A structural conceit

Mike Nelson

I’m back in Rome after a short trip to Denmark and Sweden (here you can find the full photo album). I saw a lot of interesting stuff that I’m gonna report in the next few posts. Starting with the best of course: Mike Nelson‘s exhibition at Statens Museum for Kunst in Copenhagen. The installation occupies a whole floor of the museum with a labyrinthine and replicating series of rooms. The experience of walking through this work is really hard to explain: it begins with curiosity and fun, than leads to disorientation and anxiety, ending in total amazement. Nelson explains the project in a series of video-interviews you can watch here. And this is an effective description of the work:

Mike Nelson

“Two rooms exactly the same, connected by one long rectangular one in the middle. The structure I’m building is then flipped onto the other side and mirrored with a big curved 120-foot-long corridor in the middle.
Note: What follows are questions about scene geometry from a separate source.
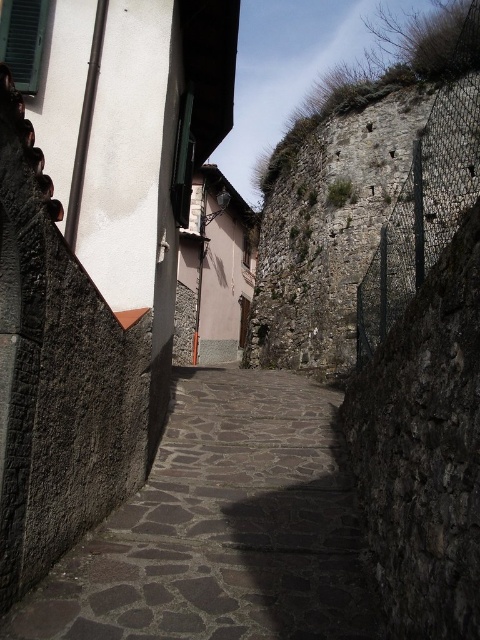
Question: Where is stone paved path at center located in relation to rough stone wall at upper right in the image?

Choices:
 (A) below
 (B) above

Answer: (A)

Question: Is stone paved path at center to the right of rough stone wall at upper right from the viewer's perspective?

Choices:
 (A) no
 (B) yes

Answer: (A)

Question: Which object appears farthest from the camera in this image?

Choices:
 (A) stone paved path at center
 (B) rough stone wall at upper right

Answer: (B)

Question: Where is stone paved path at center located in relation to rough stone wall at upper right in the image?

Choices:
 (A) right
 (B) left

Answer: (B)

Question: Which of the following is the farthest from the observer?

Choices:
 (A) rough stone wall at upper right
 (B) stone paved path at center

Answer: (A)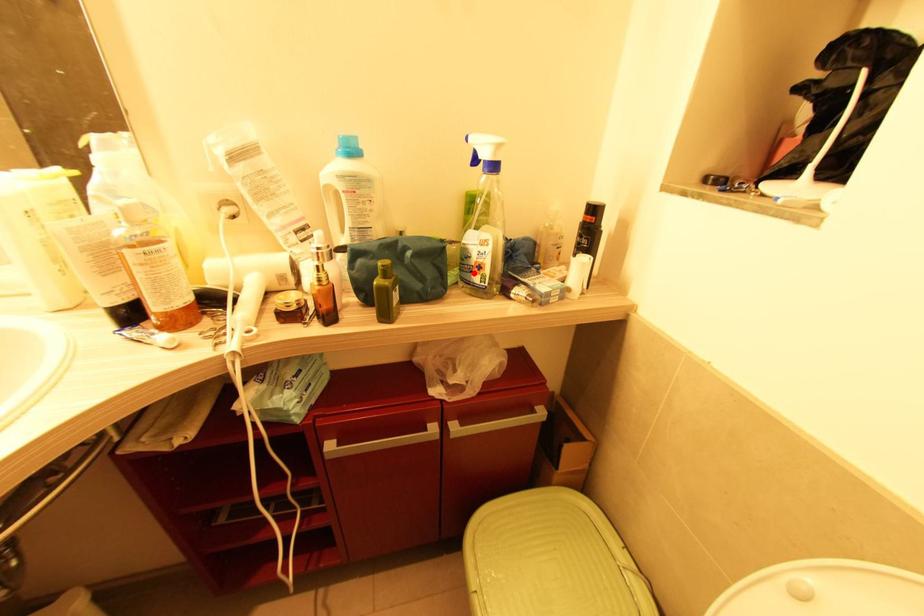
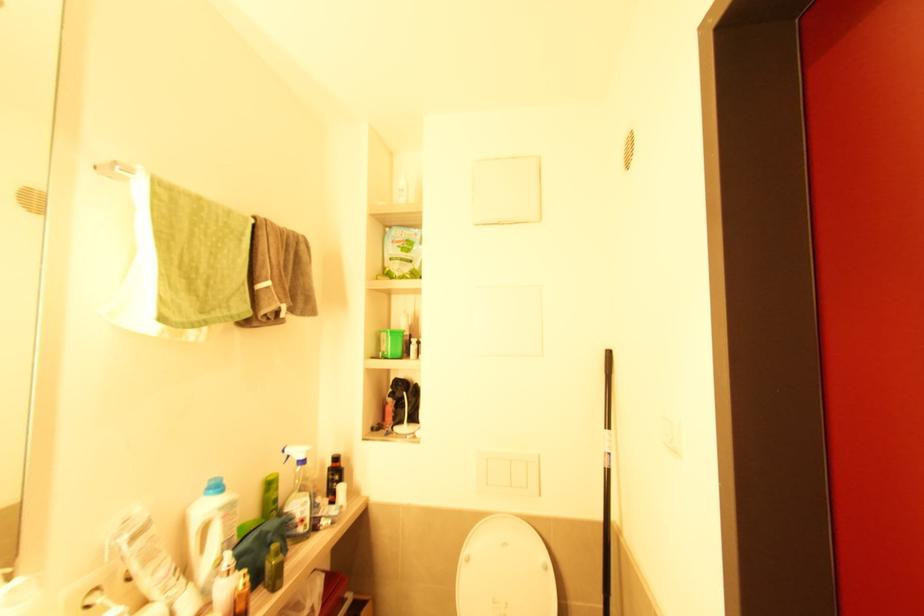
Find the pixel in the second image that matches the highlighted location in the first image.

(298, 527)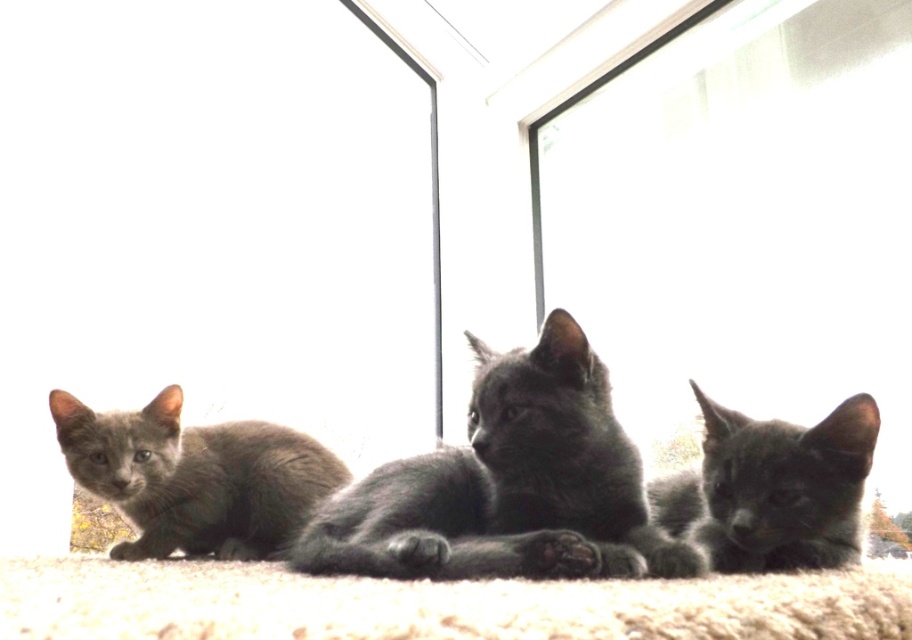
You are a delivery person trying to enter the house through the transparent glass screen door at left. The soft gray fur cat at center is blocking your path. Can you open the door without moving the cat?

The transparent glass screen door at left is bigger than the soft gray fur cat at center, so you can open the door without moving the cat because the door is larger and can be operated around the cat.

You are a delivery person holding a package that needs to be placed on a table exactly 2 meters away from the transparent glass screen door at left. Is the camera a suitable spot for placing the package?

The transparent glass screen door at left and camera are 1.96 meters apart. Since the required distance is 2 meters, the camera is just slightly closer than needed, so it might not be suitable for placing the package.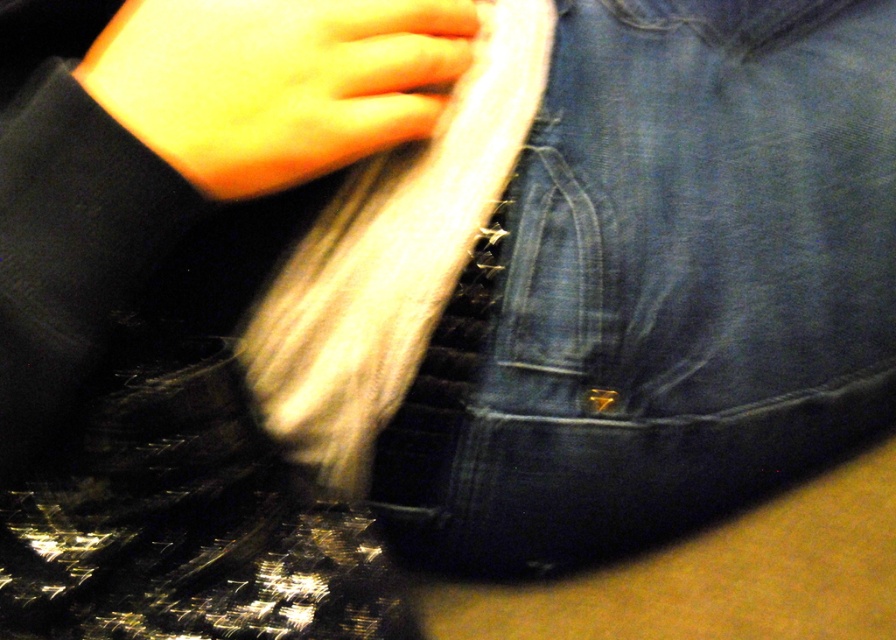
You are looking at the image and want to know which of the two points, point (441,380) or point (283,20), is closer to you. Can you tell?

Point (441,380) is closer to you than point (283,20) because it is further to the viewer according to the description.

You are a fashion designer observing the image. You need to decide which area requires more fabric for a new design. Based on the denim at center and the smooth yellow skin at upper center, which one needs more fabric?

The denim at center requires more fabric because it is bigger than the smooth yellow skin at upper center.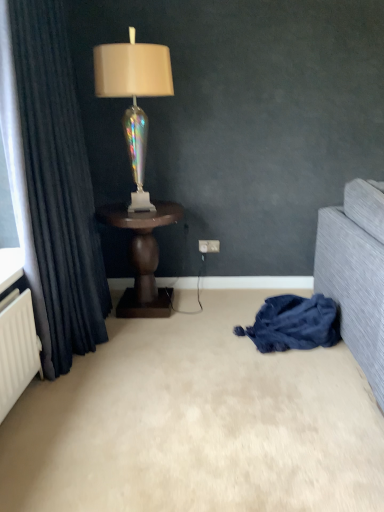
Question: Is iridescent glass lamp at center further to the viewer compared to white plastic electric outlet at center?

Choices:
 (A) yes
 (B) no

Answer: (B)

Question: Is iridescent glass lamp at center not near white plastic electric outlet at center?

Choices:
 (A) yes
 (B) no

Answer: (A)

Question: Considering the relative sizes of iridescent glass lamp at center and white plastic electric outlet at center in the image provided, is iridescent glass lamp at center smaller than white plastic electric outlet at center?

Choices:
 (A) no
 (B) yes

Answer: (A)

Question: Is white plastic electric outlet at center at the back of iridescent glass lamp at center?

Choices:
 (A) yes
 (B) no

Answer: (B)

Question: From a real-world perspective, does iridescent glass lamp at center stand above white plastic electric outlet at center?

Choices:
 (A) yes
 (B) no

Answer: (A)

Question: In the image, is dark wood side table at center on the left side or the right side of beige carpet at lower center?

Choices:
 (A) left
 (B) right

Answer: (A)

Question: Which is correct: dark wood side table at center is inside beige carpet at lower center, or outside of it?

Choices:
 (A) outside
 (B) inside

Answer: (A)

Question: Is point (178, 209) closer or farther from the camera than point (314, 349)?

Choices:
 (A) farther
 (B) closer

Answer: (A)

Question: From the image's perspective, is dark wood side table at center positioned above or below beige carpet at lower center?

Choices:
 (A) above
 (B) below

Answer: (A)

Question: Is dark wood side table at center wider or thinner than iridescent glass lamp at center?

Choices:
 (A) wide
 (B) thin

Answer: (A)

Question: Relative to iridescent glass lamp at center, is dark wood side table at center in front or behind?

Choices:
 (A) front
 (B) behind

Answer: (B)

Question: In terms of height, does dark wood side table at center look taller or shorter compared to iridescent glass lamp at center?

Choices:
 (A) short
 (B) tall

Answer: (A)

Question: Considering the positions of dark wood side table at center and iridescent glass lamp at center in the image, is dark wood side table at center bigger or smaller than iridescent glass lamp at center?

Choices:
 (A) small
 (B) big

Answer: (B)

Question: Does point (115, 359) appear closer or farther from the camera than point (148, 74)?

Choices:
 (A) closer
 (B) farther

Answer: (A)

Question: Is beige carpet at lower center situated inside iridescent glass lamp at center or outside?

Choices:
 (A) inside
 (B) outside

Answer: (B)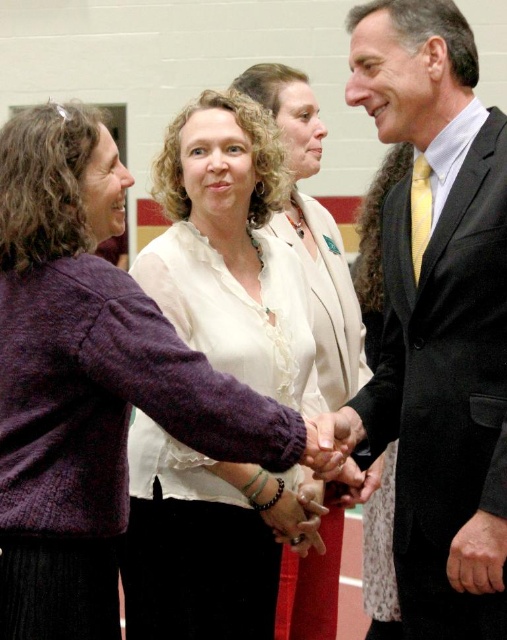
From the picture: Is knitted purple sweater at left below matte black bracelet at center?

Correct, knitted purple sweater at left is located below matte black bracelet at center.

From the picture: Does knitted purple sweater at left have a larger size compared to matte black bracelet at center?

No, knitted purple sweater at left is not bigger than matte black bracelet at center.

Is point (184, 362) behind point (280, 502)?

That is False.

This screenshot has height=640, width=507. Identify the location of knitted purple sweater at left. (89, 380).

How far apart are matte black bracelet at center and smooth leather hand at center?

They are 3.74 feet apart.

Which is more to the right, matte black bracelet at center or smooth leather hand at center?

Positioned to the right is smooth leather hand at center.

Describe the element at coordinates (298, 516) in the screenshot. The image size is (507, 640). I see `matte black bracelet at center` at that location.

Where is `matte black bracelet at center`? matte black bracelet at center is located at coordinates (298, 516).

Does knitted purple sweater at left have a greater width compared to matte purple sweater at center?

No, knitted purple sweater at left is not wider than matte purple sweater at center.

Who is positioned more to the right, knitted purple sweater at left or matte purple sweater at center?

matte purple sweater at center

At what (x,y) coordinates should I click in order to perform the action: click on knitted purple sweater at left. Please return your answer as a coordinate pair (x, y). The height and width of the screenshot is (640, 507). Looking at the image, I should click on (89, 380).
In a sense you see the back of a structure, the falsity of what you’re walking into, almost like you’ve come to the back of a show when you shouldn’t have done. Initially you’re feeling kind of pleased with yourself because you spoiled the artist’s trick. This however is a double bluff of sorts as it relaxes you for the main feature which is your passage through the curved corridor back to the same space where everything is reversed. It looks kind of the same but you know it’s not, so there’s an uncanniness, an unease about it. It’s like an investigation of your own recent history, a device to reinvent that sense of deja-vu the first time you ever experienced it as a child, an existential moment of confusion.”